*Required action*. From the entries that follow, report every line in which "credit" occurs.

*Entries supplied*.
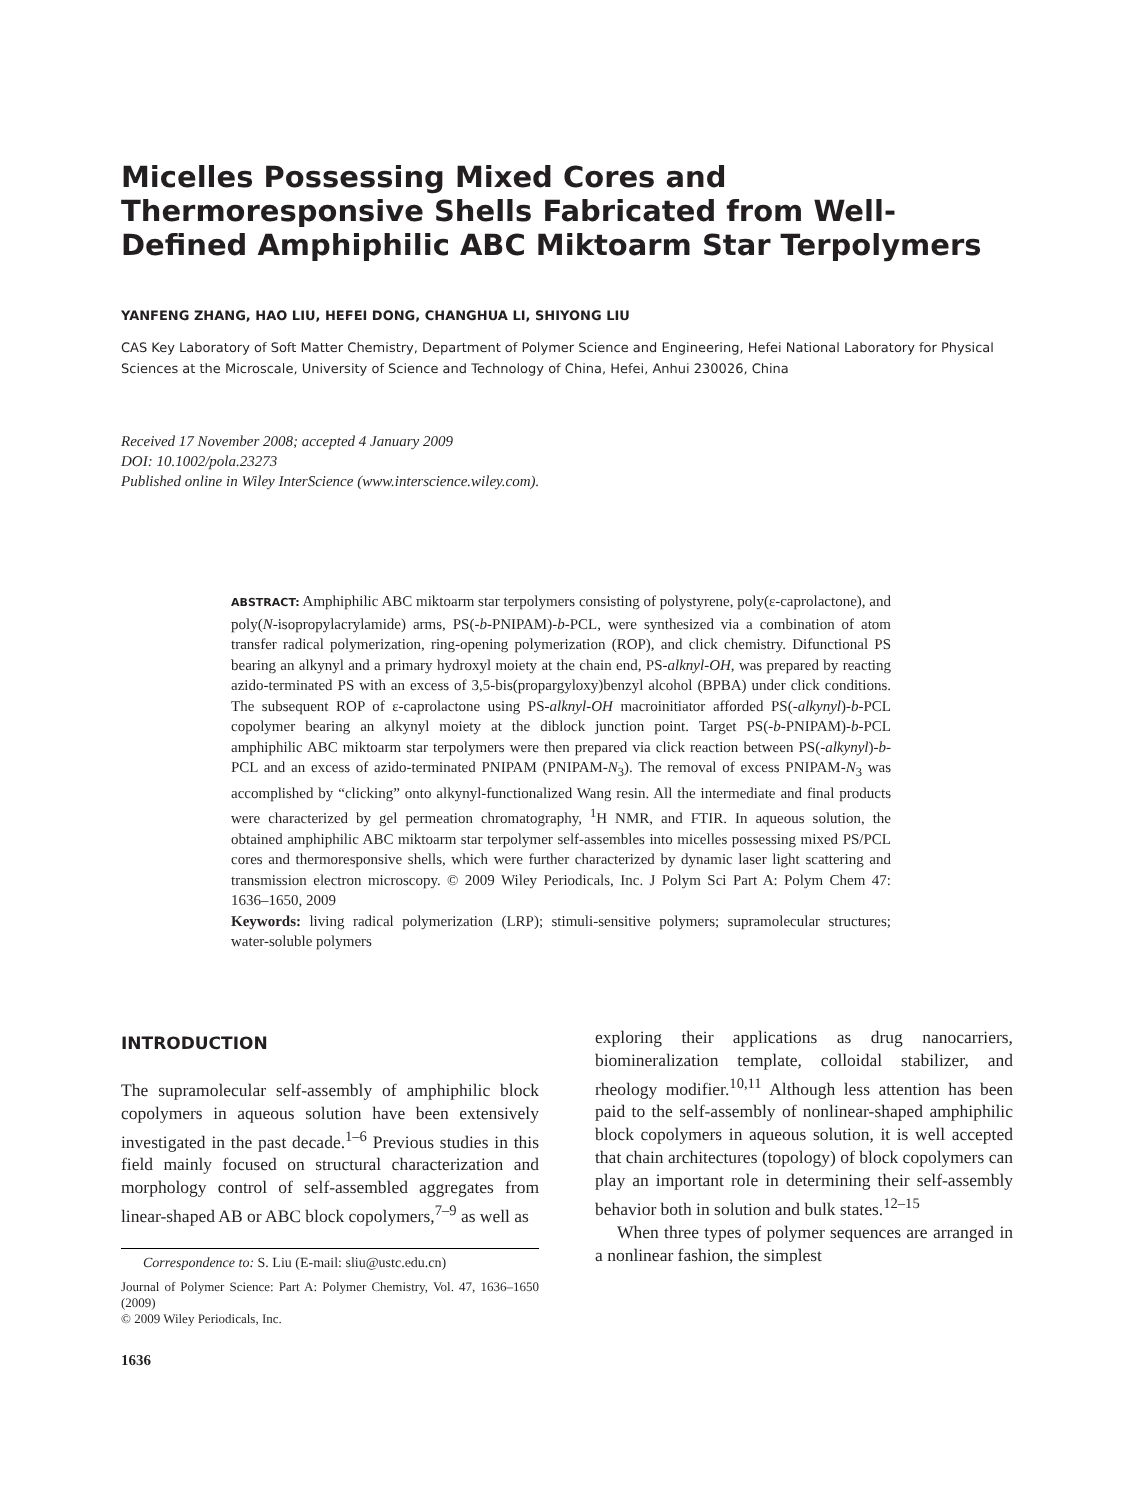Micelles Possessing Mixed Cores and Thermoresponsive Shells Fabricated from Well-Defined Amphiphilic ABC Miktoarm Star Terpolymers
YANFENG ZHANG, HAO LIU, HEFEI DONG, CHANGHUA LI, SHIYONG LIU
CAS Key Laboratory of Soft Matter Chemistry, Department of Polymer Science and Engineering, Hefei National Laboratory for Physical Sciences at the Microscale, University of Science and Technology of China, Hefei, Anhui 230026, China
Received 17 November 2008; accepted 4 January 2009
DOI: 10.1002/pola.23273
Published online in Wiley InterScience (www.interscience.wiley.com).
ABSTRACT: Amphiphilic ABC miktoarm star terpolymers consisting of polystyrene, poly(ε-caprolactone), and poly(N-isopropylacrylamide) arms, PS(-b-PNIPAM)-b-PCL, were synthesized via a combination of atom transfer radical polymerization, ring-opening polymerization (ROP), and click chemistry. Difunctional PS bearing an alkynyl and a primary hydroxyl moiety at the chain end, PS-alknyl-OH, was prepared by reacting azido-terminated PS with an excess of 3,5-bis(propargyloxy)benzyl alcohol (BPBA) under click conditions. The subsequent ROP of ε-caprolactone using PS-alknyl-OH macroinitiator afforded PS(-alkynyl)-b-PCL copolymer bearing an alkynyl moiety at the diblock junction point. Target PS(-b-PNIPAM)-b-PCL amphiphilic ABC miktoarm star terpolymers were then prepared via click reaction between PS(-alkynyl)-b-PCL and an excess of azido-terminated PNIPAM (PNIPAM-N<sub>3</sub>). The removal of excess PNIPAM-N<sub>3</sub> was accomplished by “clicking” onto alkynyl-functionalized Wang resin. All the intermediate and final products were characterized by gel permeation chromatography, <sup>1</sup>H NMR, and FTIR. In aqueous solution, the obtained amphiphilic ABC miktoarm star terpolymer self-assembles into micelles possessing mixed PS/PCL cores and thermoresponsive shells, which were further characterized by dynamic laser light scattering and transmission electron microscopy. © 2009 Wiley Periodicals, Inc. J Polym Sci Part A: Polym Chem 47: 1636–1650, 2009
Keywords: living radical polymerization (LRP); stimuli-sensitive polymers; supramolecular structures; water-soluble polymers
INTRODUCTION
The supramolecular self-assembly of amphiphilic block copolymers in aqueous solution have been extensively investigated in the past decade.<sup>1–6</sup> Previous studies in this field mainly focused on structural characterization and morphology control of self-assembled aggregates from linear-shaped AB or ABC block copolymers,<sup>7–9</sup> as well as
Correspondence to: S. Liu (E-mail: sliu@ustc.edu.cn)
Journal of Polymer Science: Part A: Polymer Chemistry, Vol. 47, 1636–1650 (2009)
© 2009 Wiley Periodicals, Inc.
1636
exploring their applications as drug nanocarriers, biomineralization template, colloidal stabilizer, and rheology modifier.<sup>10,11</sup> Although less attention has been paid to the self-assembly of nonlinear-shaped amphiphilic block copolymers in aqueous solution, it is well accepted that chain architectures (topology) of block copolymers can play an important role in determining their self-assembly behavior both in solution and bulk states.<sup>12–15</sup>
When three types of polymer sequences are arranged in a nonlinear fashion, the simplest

--

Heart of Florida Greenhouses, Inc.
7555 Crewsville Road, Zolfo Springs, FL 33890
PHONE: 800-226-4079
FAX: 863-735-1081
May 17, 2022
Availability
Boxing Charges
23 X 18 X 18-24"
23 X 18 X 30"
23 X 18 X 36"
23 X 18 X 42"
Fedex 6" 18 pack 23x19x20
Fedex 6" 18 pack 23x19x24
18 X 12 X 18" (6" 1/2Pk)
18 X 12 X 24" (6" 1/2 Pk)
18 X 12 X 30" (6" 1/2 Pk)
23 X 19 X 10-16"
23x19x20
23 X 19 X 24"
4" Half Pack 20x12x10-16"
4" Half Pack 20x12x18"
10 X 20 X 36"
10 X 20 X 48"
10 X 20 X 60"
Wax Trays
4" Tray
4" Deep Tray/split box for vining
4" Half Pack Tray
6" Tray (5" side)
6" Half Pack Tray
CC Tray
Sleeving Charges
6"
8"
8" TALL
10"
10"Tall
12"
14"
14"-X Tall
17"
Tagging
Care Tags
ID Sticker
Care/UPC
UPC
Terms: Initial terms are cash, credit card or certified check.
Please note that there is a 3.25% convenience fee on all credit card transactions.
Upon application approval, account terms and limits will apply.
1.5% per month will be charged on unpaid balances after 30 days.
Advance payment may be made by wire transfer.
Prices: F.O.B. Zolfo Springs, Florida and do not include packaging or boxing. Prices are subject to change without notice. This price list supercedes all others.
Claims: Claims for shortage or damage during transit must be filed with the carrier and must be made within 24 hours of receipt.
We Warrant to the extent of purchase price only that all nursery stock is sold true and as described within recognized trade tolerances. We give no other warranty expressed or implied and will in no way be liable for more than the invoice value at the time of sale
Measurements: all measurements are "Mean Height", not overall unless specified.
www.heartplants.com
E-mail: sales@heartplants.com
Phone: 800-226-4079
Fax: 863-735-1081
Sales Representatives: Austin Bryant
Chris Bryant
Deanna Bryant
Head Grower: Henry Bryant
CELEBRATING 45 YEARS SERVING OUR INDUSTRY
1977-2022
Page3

*Result of this exercise*.
Terms: Initial terms are cash, credit card or certified check.
Please note that there is a 3.25% convenience fee on all credit card transactions.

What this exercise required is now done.